**DIRECTIONS**: From the data underneath, reproduce exactly the stretch that begins at the line with "H&E whole-slide image" and ends after the line with "stromal tumor, NOS".

**PROVIDED DATA**:
+ + + + +
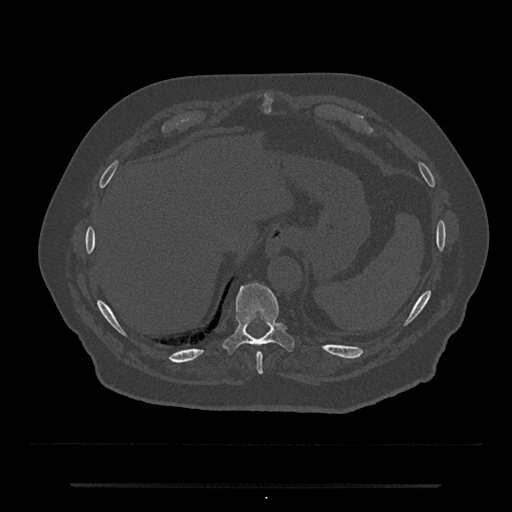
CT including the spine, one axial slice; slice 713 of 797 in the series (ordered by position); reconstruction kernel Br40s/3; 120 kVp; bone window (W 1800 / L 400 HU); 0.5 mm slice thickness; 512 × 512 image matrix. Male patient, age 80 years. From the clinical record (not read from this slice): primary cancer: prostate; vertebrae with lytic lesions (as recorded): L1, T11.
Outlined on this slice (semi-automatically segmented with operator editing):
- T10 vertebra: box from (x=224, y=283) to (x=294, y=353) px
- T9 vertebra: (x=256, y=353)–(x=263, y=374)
+ + + + +
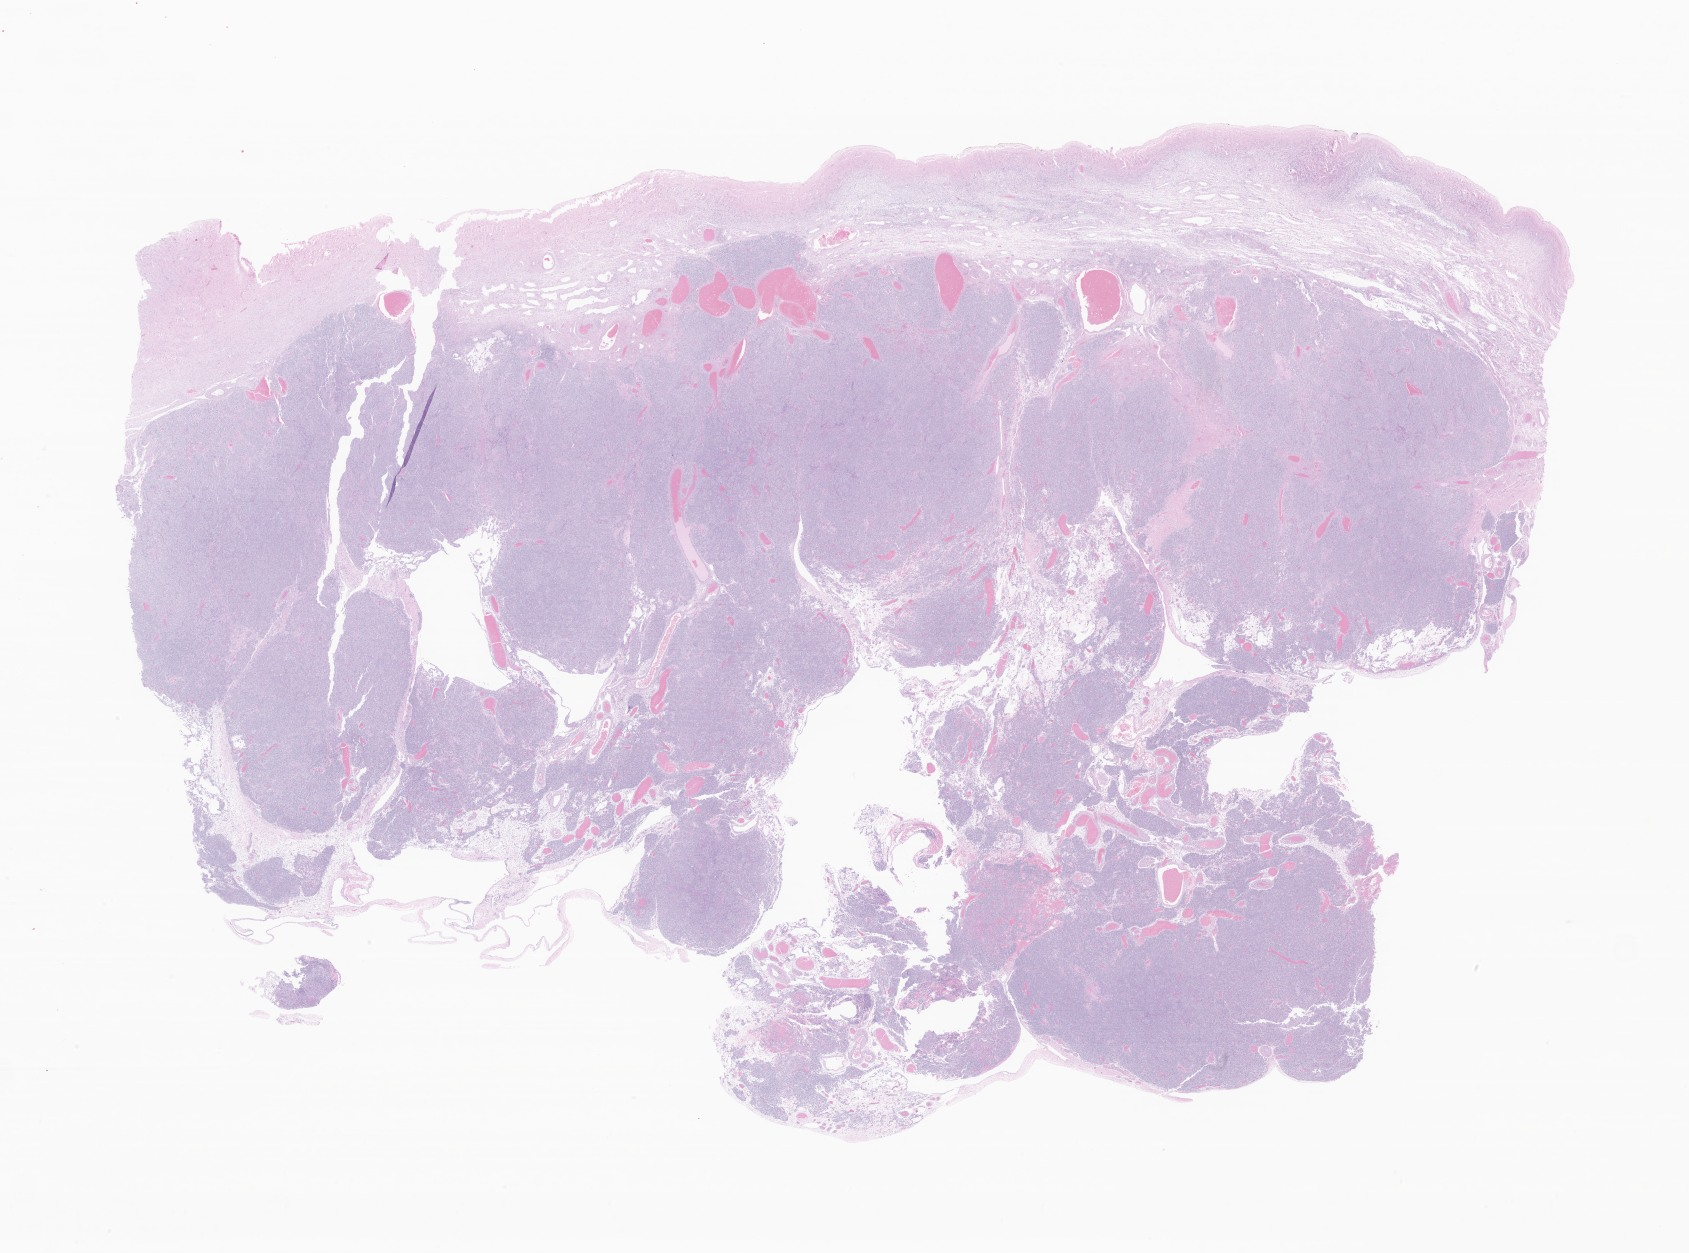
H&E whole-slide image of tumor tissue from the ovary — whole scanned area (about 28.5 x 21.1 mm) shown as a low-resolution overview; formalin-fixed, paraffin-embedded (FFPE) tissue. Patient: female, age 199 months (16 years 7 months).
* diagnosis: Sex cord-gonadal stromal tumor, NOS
+ + + + +
**RESPONSE BELOW**:
H&E whole-slide image of tumor tissue from the ovary — whole scanned area (about 28.5 x 21.1 mm) shown as a low-resolution overview; formalin-fixed, paraffin-embedded (FFPE) tissue. Patient: female, age 199 months (16 years 7 months).
* diagnosis: Sex cord-gonadal stromal tumor, NOS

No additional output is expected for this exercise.